Fifty-one percent of homes sold in July were on the market for less than a month, according to the National Association of REALTORS®’ existing-home sales report, released Thursday.
Properties typically stayed on the market for 30 days in July, down from 36 days a year ago.
“Buyer interest in most of the country has held up strongly this summer and homes are selling fast, but the negative effect of not enough inventory to choose from and its pressure on overall affordability put the brakes on what should’ve been a higher sales pace” for existing-home sales last month, says Lawrence Yun, NAR’s chief economist. “Contract activity has mostly trended downward since February and ultimately put a large dent on closings last month.”
Total existing-home sales—including completed transactions for single-family homes, townhomes, condos, and co-ops—decreased 1.3 percent to a seasonally adjusted annual rate of 5.44 million in July.

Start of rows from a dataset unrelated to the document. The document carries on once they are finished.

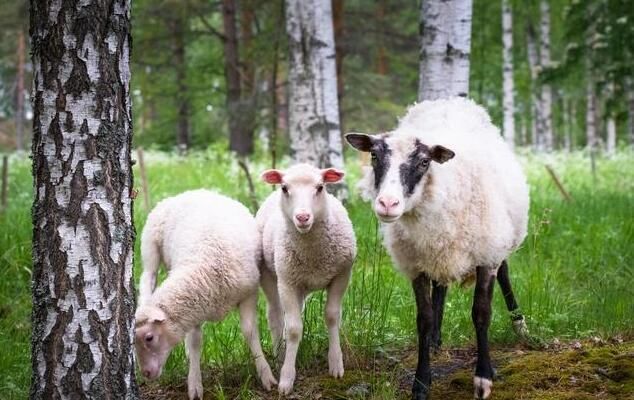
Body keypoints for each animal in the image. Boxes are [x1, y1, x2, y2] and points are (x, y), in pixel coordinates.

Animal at [135, 191, 276, 400]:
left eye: (149, 338)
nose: (146, 373)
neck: (206, 269)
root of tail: (194, 191)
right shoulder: (195, 305)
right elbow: (195, 342)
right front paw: (194, 384)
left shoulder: (248, 293)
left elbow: (250, 332)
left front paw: (265, 373)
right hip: (150, 245)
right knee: (148, 277)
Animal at [256, 164, 356, 396]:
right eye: (285, 188)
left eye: (320, 187)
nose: (302, 217)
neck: (313, 254)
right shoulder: (287, 282)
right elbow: (294, 329)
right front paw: (286, 378)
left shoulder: (342, 275)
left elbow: (332, 317)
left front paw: (336, 364)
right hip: (270, 274)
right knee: (275, 315)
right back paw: (279, 355)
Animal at [346, 97, 528, 400]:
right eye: (374, 156)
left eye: (424, 162)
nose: (387, 204)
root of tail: (449, 100)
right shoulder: (416, 264)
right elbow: (424, 319)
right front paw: (421, 383)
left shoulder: (486, 255)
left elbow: (481, 314)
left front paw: (483, 377)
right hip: (438, 252)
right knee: (440, 286)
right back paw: (435, 341)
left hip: (498, 238)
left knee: (504, 273)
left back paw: (520, 325)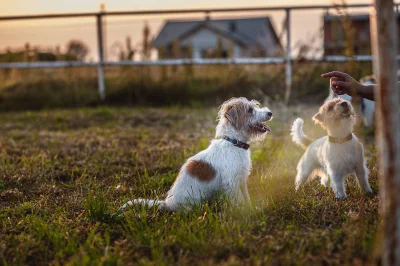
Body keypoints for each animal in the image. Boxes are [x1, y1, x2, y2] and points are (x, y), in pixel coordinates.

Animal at [122, 96, 272, 211]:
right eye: (250, 110)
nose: (269, 112)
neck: (233, 142)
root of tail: (167, 203)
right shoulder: (231, 182)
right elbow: (239, 199)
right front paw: (243, 212)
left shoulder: (241, 179)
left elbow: (246, 196)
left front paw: (250, 208)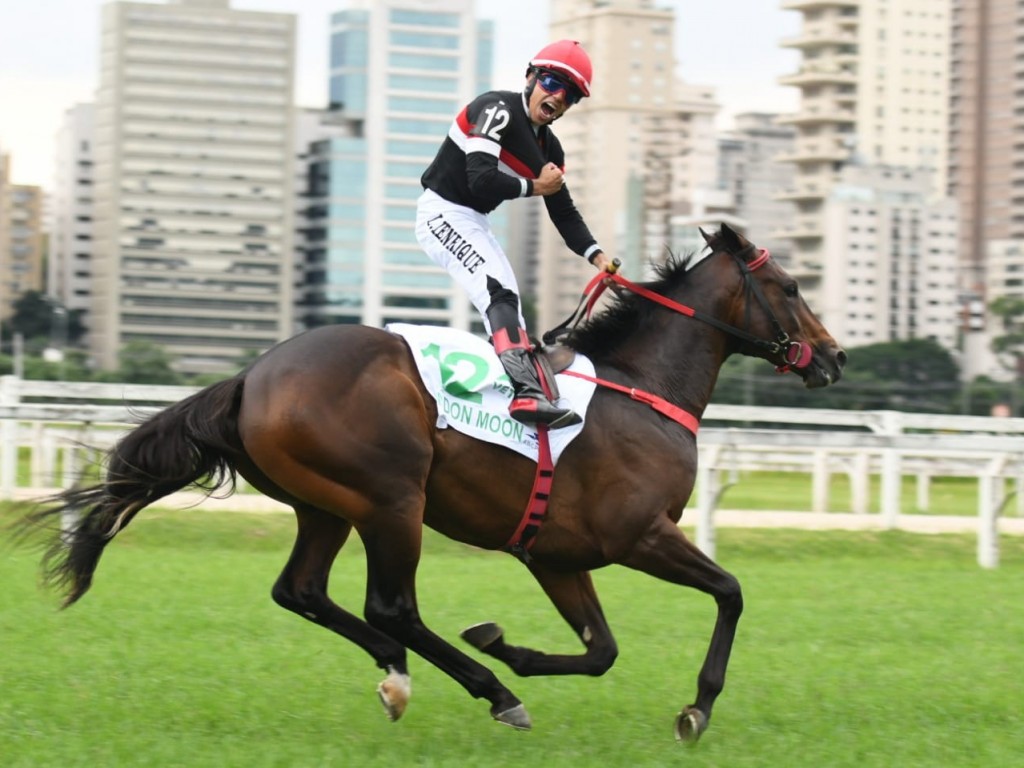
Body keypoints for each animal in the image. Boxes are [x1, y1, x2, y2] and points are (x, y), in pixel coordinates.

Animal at [19, 225, 843, 741]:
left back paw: (404, 678)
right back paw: (489, 690)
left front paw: (515, 648)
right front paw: (696, 708)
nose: (832, 358)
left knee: (303, 591)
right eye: (791, 285)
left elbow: (601, 648)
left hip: (326, 504)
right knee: (390, 606)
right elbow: (730, 592)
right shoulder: (637, 534)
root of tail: (251, 377)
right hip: (392, 499)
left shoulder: (557, 555)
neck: (639, 388)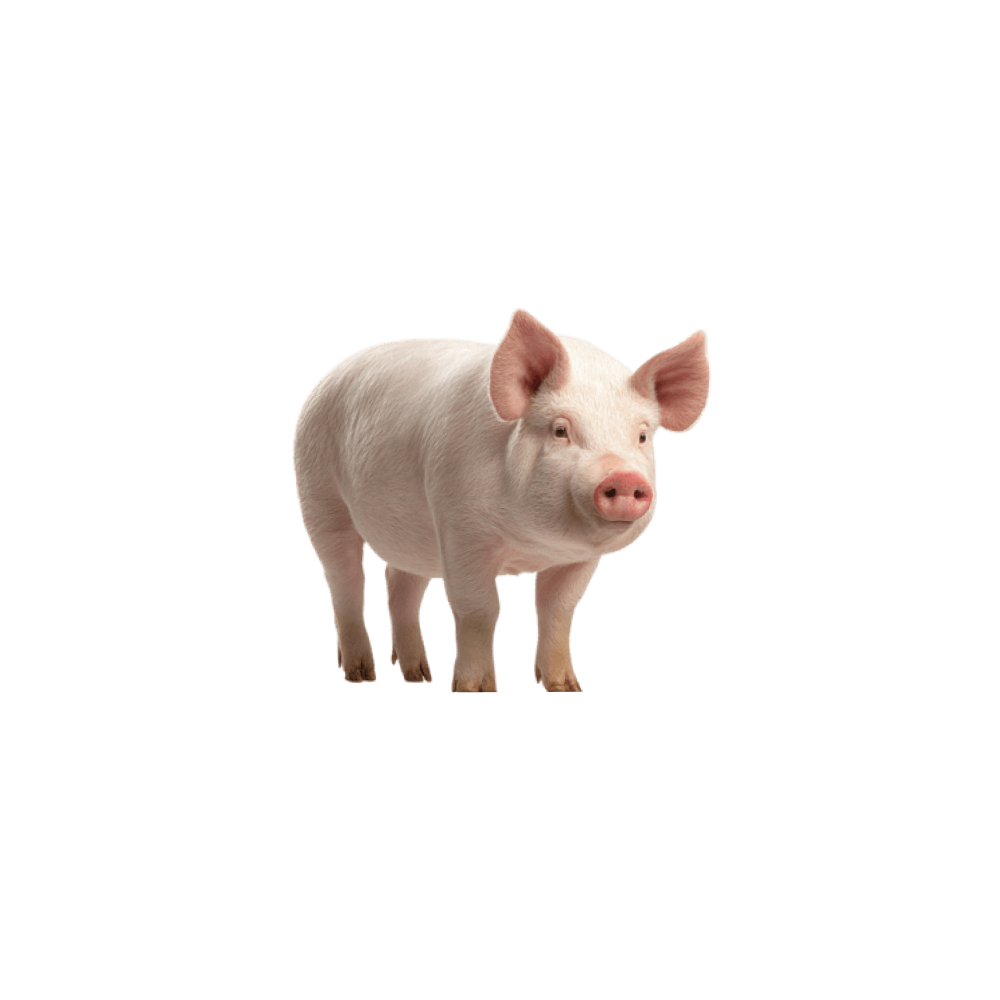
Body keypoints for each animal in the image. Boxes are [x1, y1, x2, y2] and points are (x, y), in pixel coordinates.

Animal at [294, 309, 708, 692]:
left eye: (641, 436)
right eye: (560, 430)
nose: (623, 477)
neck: (533, 548)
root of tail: (324, 381)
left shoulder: (580, 559)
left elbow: (558, 608)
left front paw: (566, 687)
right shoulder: (460, 530)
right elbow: (479, 609)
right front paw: (475, 689)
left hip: (414, 535)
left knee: (399, 582)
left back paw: (419, 676)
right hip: (317, 493)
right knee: (345, 579)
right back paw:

Last month’s sale pace is the lowest of 2017, but it is still 2.1 percent above a year ago.
Large declines last month in existing-home sales in the Northeast and Midwest offset sale increases in the South and West, NAR reported.
“July was the fourth consecutive month that the typical listing went under contract in under one month,” says Yun. “This speaks to the significant pent-up demand for buying rather than any perceived loss of interest. The frustrating inability for new-home construction to pick up means inadequate supply levels will keep markets competitive heading into the fall.”
Home prices across the country continued to rise last month. NAR reported that the median existing-home price for all housing types in July was $258,300, up 6.2 percent from a year ago.
Meanwhile, inventories of homes for sale remain tight. The total housing inventory at the end of July dropped 1 percent to 1.92 million existing homes available for sale. Inventories are now 9 percent lower than a year ago (2.11 million). Unsold inventory is at a 4.2-month supply at the current sales pace, down from a 4.8-month supply a year ago.
“Home prices are still rising above incomes and way too fast in many markets,” Yun says. “REALTORS® continue to say prospective buyers are frustrated by how quickly prices are rising for the minimal selection of homes that fit buyers’ budget and wish list.”